The Court of Appeal affirmed, holding that—regardless whether the warrant should have issued—the officer’s confiscation of the insured’s marijuana and related items pursuant to a facially valid warrant could not be construed as a “theft” within the meaning of the homeowner’s policy because no unlawful taking of property was ever intended.
5. There is no potential for coverage under an advertising injury provision for a lawsuit alleging that the insured copied its client’s product and then sold a competing product that injured its customer’s sales and professional reputation, since the complaint did not allege the misuse of any advertisement. (Oglio Entertainment Group, Inc. v. Hartford Cas. Ins. Co. (Nov. 1, 2011, B224156) __ Cal.App.4th __ [2011 WL 5142335] [Second Dist., Div. One].)
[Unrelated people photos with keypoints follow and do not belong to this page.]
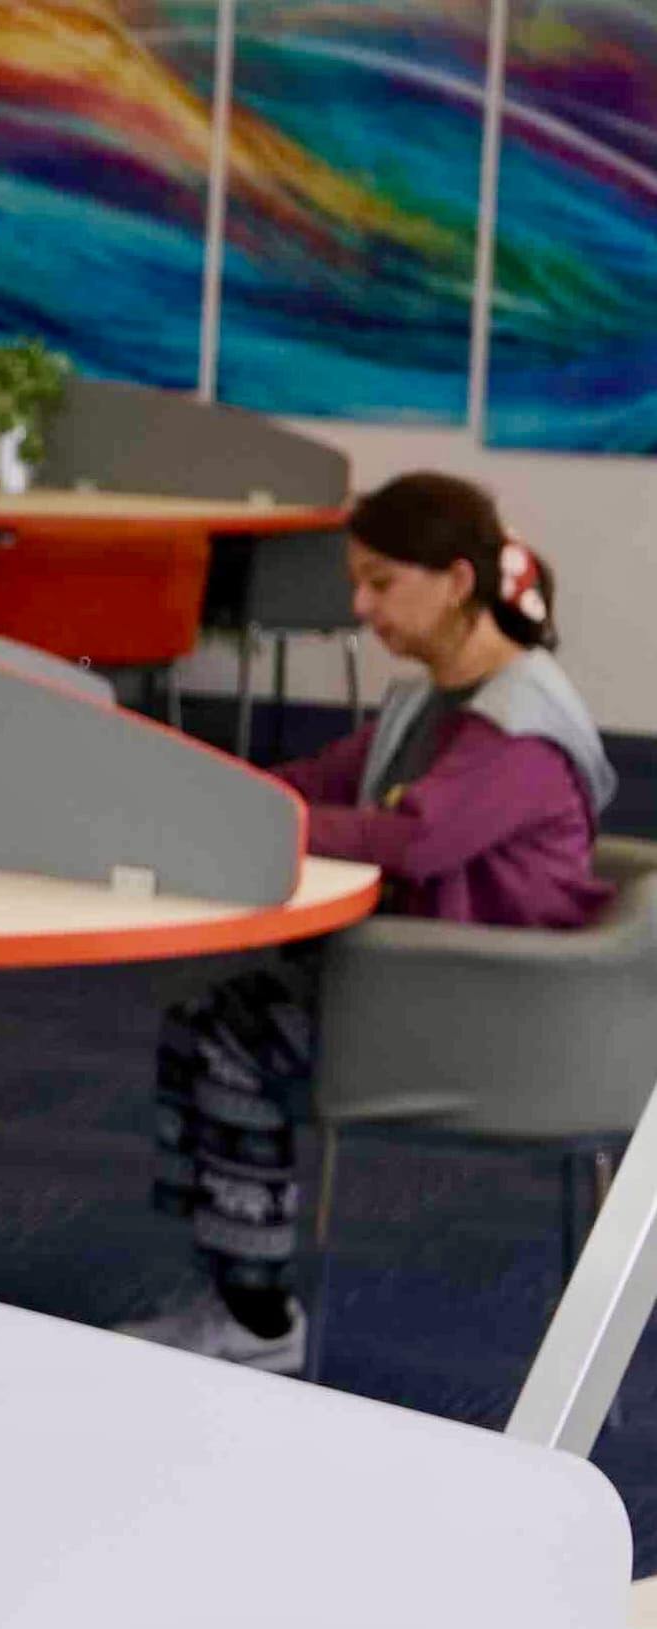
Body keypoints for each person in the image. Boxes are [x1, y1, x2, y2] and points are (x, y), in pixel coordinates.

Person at [134, 472, 619, 1372]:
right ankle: (237, 1294)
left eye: (381, 582)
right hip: (431, 984)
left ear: (457, 582)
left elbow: (415, 841)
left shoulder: (516, 731)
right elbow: (326, 780)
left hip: (497, 1022)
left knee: (229, 1044)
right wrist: (213, 798)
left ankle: (257, 1323)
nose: (359, 607)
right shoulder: (435, 701)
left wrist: (257, 821)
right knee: (206, 1019)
The insured was an independent music label that contracted with a performer to record an album of “lounge” music, with options to record two more similar albums.According to the performer’s subsequent complaint, the initial album was extremely successful, but the insured refused to record the next two albums unless the performer agreed to accept less than the contract provided as payment for his performance. When the performer refused, the insured hired two other artists to mimic the original performer’s unique style. The performer sued the insured for breach of contract, bad faith, violation of the right of publicity, and intentional interference with prospective economic advantage. The insured tendered its defense to its insurer, seeking coverage under the policy’s advertising injury provision, and then sued the insurer after it declined coverage.
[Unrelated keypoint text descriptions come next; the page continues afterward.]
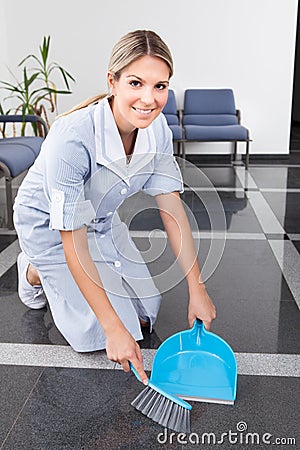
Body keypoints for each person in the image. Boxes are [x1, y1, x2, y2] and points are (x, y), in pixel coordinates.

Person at [13, 29, 216, 384]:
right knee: (99, 332)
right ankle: (34, 270)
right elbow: (72, 239)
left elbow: (171, 208)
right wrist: (111, 329)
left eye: (160, 86)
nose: (149, 99)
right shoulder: (72, 137)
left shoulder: (157, 130)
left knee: (144, 316)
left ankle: (53, 276)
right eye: (136, 83)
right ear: (113, 81)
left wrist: (197, 288)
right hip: (50, 227)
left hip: (102, 221)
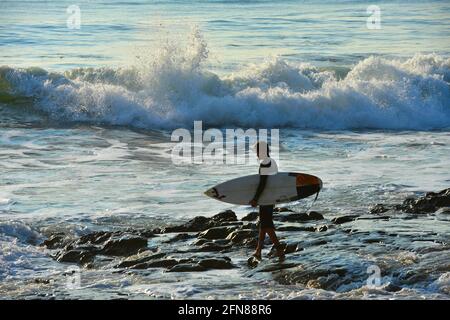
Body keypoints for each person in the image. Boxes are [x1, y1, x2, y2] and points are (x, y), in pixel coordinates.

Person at [249, 141, 285, 260]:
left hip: (266, 197)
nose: (256, 154)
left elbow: (263, 183)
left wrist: (255, 198)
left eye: (257, 151)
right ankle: (258, 250)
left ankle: (279, 249)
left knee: (267, 225)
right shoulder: (272, 161)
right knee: (264, 225)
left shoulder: (265, 163)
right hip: (271, 196)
The Court of Appeal affirmed the trial court’s order sustaining a demurrer, holding that the performer’s complaint alleged only that the insured had copied the performer’s product, not that the insured had copied the performer’s advertising idea or style. Accordingly, there was no potential for coverage under the advertising injury provision, which distinguished advertisement from the product being advertised.
6. Tort plaintiffs may recover for medical expenses gratuitously written off by health care providers. (Sanchez v. Strickland (Nov. 4, 2011, F060582) __ Cal.App.4th __ [2011 WL 5301773] [Fifth Dist.].)
NINTH CIRCUIT COURT OF APPEALS: The Ninth Circuit Court of Appeals did not publish any recent decisions regarding insurance law.